To understand what could happen to the Postal Service, look at Kodak, whose 130-year history includes the kind of dominance that USPS long enjoyed.

Even as the long-term threat from digital photography became clear in the 1990s, Kodak temporized. It tinkered with its traditional film, paper and chemicals businesses, never conceding that digital would all but eliminate them.

The Postal Service, too, is looking at the future as a variant of the present. USPS, convinced of the long-term need for physical mail delivery, has been relying on increases in volume, according to a Government Accountability Office report published in April. Yet delivery volume for first-class mail fell 22 percent from 1998 through 2007, tumbled an additional 13 percent last year and was down 3 percent in the first half of this year despite heavy Census Bureau mailings.
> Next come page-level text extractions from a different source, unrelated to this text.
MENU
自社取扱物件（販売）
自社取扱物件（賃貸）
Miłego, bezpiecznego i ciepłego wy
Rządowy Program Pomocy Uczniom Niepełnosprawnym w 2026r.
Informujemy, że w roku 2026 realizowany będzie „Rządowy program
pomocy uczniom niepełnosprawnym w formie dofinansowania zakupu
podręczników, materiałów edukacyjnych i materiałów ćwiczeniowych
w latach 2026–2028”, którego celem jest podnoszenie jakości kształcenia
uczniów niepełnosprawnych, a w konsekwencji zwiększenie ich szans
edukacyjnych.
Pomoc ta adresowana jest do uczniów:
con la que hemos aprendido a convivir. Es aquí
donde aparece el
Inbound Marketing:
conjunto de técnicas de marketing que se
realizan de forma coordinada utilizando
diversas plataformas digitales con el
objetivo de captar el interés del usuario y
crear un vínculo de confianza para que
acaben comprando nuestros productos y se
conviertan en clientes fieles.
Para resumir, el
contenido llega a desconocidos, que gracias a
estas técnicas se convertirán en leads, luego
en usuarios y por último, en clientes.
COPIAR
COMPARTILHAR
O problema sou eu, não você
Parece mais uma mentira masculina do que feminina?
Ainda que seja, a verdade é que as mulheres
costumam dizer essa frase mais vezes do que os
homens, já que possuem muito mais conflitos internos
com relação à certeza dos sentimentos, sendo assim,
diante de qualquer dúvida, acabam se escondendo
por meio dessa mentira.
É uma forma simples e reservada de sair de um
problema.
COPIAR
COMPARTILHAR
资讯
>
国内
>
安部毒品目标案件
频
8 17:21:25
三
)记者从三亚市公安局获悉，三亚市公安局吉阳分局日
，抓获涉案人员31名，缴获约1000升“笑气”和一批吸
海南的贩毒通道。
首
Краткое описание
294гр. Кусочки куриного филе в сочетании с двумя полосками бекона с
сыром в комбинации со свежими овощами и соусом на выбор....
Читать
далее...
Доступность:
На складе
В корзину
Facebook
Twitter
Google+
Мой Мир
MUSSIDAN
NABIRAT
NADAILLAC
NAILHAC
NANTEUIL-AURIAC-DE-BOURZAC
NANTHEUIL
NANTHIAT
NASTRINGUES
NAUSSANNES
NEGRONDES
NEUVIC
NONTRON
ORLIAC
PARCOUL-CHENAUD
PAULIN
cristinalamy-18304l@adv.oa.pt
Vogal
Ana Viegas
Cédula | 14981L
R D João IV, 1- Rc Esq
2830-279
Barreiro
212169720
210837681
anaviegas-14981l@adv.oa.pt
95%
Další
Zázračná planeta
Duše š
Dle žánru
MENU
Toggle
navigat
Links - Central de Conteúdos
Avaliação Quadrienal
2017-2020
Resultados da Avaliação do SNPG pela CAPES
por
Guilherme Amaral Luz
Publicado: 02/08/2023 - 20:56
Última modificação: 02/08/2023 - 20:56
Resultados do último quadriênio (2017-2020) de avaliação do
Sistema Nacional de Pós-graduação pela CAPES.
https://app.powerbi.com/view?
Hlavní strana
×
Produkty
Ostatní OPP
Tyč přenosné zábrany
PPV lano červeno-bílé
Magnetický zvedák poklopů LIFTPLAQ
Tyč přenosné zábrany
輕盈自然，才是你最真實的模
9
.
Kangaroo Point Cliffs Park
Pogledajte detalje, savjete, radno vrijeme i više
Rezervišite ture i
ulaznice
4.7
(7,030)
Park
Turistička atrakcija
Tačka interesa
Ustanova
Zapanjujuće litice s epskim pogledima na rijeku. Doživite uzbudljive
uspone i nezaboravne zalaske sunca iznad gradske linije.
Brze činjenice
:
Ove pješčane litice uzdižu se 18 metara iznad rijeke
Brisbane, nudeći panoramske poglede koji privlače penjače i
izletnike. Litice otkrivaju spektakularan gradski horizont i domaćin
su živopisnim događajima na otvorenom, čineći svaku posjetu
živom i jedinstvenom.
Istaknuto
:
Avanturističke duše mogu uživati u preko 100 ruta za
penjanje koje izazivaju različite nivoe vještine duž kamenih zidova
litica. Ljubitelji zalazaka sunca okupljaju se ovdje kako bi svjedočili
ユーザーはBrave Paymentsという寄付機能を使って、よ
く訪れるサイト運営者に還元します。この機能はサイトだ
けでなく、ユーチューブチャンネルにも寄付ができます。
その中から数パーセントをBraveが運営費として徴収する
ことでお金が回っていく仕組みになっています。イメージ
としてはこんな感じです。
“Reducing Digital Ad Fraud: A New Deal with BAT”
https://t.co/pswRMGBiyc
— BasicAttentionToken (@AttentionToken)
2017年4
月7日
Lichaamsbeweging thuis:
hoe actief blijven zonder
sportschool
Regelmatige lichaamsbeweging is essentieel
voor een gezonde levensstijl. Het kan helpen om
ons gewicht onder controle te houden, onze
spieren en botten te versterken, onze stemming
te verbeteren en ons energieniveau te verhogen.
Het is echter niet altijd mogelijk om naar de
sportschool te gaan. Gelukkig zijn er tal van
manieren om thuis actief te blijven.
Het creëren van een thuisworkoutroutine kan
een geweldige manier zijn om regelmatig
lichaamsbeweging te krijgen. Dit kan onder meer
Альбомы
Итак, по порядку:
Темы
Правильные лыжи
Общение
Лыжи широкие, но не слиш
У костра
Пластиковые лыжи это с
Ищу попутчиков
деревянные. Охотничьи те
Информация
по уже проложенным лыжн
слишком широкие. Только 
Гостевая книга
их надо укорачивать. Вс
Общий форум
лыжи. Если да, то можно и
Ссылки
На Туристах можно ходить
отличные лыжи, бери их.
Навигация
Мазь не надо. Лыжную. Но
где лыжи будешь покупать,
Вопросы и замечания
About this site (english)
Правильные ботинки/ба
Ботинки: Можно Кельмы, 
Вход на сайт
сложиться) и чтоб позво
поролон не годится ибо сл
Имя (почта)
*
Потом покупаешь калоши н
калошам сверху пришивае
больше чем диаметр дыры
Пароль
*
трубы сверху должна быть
Step one is for the Postal Service to acknowledge that its future will have almost no connection to the present. Anything that can be conceived of as information will, in time, be sent electronically. The Internet is faster, cheaper and more convenient for everyone.

USPS' future lies in things that need to be delivered physically: Shoes, computers and other objects. On those items, the Internet can't compete, and USPS has assets that could let it take on UPS and FedEx.

USPS needs to start with the future and work backward to the present. It needs to forecast volumes for all types of its business five, 10 and 15 years out and design a business model that will thrive under those scenarios. Only then can it figure out what radical changes need to be made now. In other words, USPS needs to first design the whole bridge, then build it.

The Postal Service must start by convincing Congress and other stakeholders that it is in the middle of a full-blown crisis. It can either lead change or be overrun by it.

Paul B. Carroll and Chunka Mui are principals in Devil's Advocate Group.